[START OF SUPPLIED RECORDS]

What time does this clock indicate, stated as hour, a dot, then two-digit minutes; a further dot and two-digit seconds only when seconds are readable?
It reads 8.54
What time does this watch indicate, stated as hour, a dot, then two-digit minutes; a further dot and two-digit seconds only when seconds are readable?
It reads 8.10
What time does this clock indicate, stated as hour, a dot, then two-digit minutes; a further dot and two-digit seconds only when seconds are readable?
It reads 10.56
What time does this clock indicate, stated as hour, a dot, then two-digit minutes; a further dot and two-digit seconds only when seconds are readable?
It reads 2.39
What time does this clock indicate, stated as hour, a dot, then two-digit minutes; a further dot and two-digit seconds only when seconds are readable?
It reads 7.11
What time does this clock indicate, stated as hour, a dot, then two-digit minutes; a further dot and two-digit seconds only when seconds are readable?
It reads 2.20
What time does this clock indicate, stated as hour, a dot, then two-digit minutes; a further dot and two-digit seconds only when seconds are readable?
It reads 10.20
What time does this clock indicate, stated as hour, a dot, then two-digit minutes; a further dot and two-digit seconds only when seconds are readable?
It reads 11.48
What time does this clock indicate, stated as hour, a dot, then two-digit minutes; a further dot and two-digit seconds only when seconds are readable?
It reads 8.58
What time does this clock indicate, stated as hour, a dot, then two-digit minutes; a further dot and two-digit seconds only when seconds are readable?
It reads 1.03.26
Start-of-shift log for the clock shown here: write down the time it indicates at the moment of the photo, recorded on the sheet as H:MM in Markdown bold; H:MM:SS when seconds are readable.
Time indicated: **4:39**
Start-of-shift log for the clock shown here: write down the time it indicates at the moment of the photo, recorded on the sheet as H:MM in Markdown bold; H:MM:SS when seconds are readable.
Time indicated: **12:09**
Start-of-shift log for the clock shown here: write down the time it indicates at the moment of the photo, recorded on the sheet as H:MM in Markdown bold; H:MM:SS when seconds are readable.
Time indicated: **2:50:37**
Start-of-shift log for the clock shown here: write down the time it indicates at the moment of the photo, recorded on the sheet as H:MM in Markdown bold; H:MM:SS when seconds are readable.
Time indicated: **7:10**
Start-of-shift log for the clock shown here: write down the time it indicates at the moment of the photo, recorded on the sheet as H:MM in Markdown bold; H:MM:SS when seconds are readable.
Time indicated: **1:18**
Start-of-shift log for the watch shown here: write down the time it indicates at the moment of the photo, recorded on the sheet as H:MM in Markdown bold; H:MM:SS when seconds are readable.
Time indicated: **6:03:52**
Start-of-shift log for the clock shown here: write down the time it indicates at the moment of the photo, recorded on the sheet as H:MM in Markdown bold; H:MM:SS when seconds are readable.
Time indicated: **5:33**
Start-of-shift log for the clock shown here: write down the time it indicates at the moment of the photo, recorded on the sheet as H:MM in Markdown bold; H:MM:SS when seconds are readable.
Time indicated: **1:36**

[END OF SUPPLIED RECORDS]

**AIM OF THE EXERCISE:** Locate each line in the listing above that contains the word "indicated" and copy those lines out.

**ANSWER TO THE EXERCISE:**
Time indicated: **4:39**
Time indicated: **12:09**
Time indicated: **2:50:37**
Time indicated: **7:10**
Time indicated: **1:18**
Time indicated: **6:03:52**
Time indicated: **5:33**
Time indicated: **1:36**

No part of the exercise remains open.